Theme 1 take home messages:
- Improve triage from primary care through more education
- Deliver equity of access to genomics services
- Lobby to reduce variability in new-born screening services
- Better understand the patient journey
- Need for better public and private collaborations
Theme 2 take home messages:
- Treating to limitations needs to stop
- Refocus on access to rights not just resources
- Drive equality through ERN (European Research Networks) education
- Integration of ERNs into specialised care
- Must change dynamic where risks are distributed collectively whilst profits individually
Theme 3 take home messages:
- Work towards ‘mature’ ERNs
- Go beyond patient centric care to community driven policy
- Greater solidarity across European countries
- Revision of EU and National rare disease policies
- New needs for ageing rare disease population
- Optimisation of big data for healthcare pathway improvement
- Develop digital pathways to increase capacity and empower patients
Theme 4 take homes messages:
- Patient exclusion comes from-
- Lack of disease focus/investment/innovations/treatments
- Access to clinical trials
- No reimbursement
- Patient inclusion can be facilitated by enabling patients to-
- Own their own data
- Be fully involved in research design
- Integrate RWE (Real World Evidence) data with clinical data
- Have a better understanding of pathway and value of medicines
- Sharing risk for collective benefit
- Utilise the ERNS to collect data, included QOL (Quality of Life) measures and enable patient ownership
- Recognise the interdependence of the whole rare disease community
Theme 5 take home messages:
- ORPHANET survey has highlighted clear disparity of access
- Importance of recognising societal costs to demonstrate value
- Long term economic impact of COVID-19 crisis on access the new innovation
- Increasing pressure of advanced therapy costs on short term budgets
- Need for greater societal understanding of value of these treatments
- Clear gap between regulatory and HTA (Health technology Assessment) bodies
- Utilise more RWE and registry data to help fill the gaps
- How do we collectively move away from the ‘faster over fair’ model of access?

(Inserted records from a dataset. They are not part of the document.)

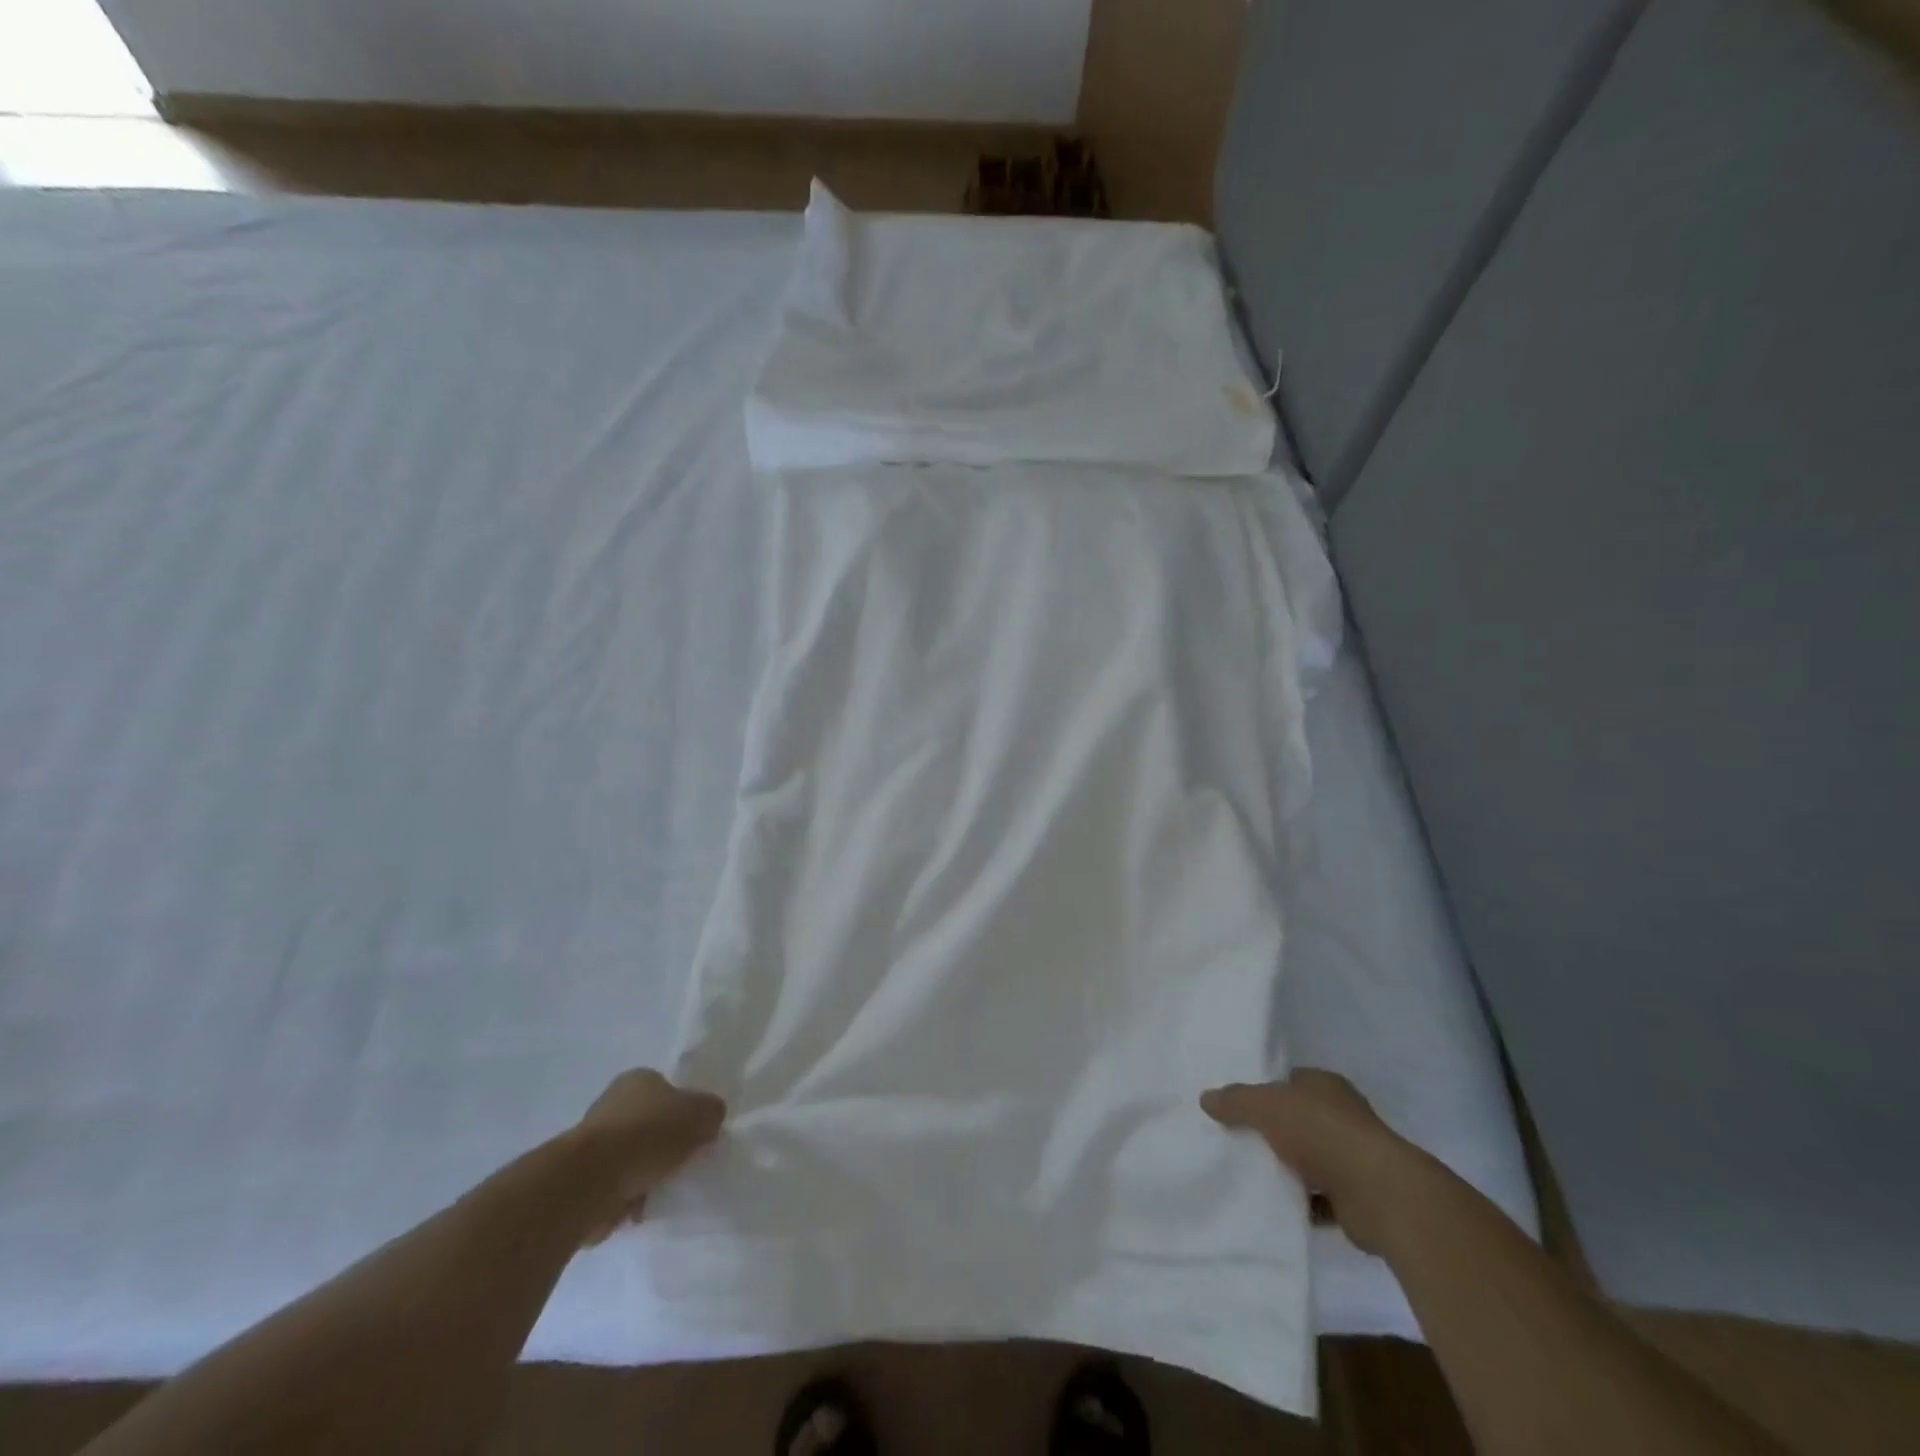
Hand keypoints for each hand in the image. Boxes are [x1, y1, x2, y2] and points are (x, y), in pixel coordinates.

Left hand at [575, 1069, 726, 1244]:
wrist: (590, 1182)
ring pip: (632, 1156)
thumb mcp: (699, 1114)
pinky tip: (641, 1207)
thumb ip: (711, 1112)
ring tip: (663, 1189)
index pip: (668, 1089)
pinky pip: (615, 1186)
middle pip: (649, 1122)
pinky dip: (628, 1197)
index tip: (696, 1134)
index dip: (684, 1110)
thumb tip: (710, 1118)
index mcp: (638, 1079)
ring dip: (646, 1173)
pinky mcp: (581, 1178)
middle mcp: (612, 1103)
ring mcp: (593, 1141)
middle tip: (683, 1162)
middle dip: (664, 1144)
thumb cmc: (647, 1135)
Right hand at [1201, 1069, 1419, 1254]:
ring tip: (1249, 1174)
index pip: (1289, 1081)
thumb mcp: (1266, 1106)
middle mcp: (1343, 1116)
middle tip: (1236, 1139)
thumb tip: (1206, 1098)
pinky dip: (1301, 1202)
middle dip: (1273, 1130)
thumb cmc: (1322, 1133)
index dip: (1264, 1090)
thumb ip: (1235, 1100)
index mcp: (1326, 1085)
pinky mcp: (1358, 1197)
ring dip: (1288, 1168)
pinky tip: (1275, 1207)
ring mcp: (1354, 1157)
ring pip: (1310, 1158)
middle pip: (1298, 1119)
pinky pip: (1320, 1197)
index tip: (1236, 1105)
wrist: (1381, 1195)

- Cross border directives required to facilitate advanced therapy access
- Collectively build trust in collaboration
Theme 6 take home messages:
- The digital ‘revolution’ – hype versus reality
- Significant role of patients in harnessing the power of health data
- National implementation versus community base evolution
- PAGs (patient advocacy groups) must advocate for virtual solution
- Build trust in solutions – privacy, security, data utilisation
- Create standards to create equality in the above
- Already great examples of ‘hope through technology’
So a productive and useful congress in the virtual world we currently live in. There were a few technical issues (we will always be at the mercy of individual broadband speeds) but very well organised and run by a committed team. The opportunities to network were a bit limited and grabbing an informal coffee with people was sorely missed.
Finally closing on another message from the patient community. Jana Popova, European Patient’s Forum, described how patients have so much to offer and have the right and duty to contribute. I challenge myself, the teams at OPEN Health, our clients and other agencies to play their part in enabling this to be the ‘new normal’.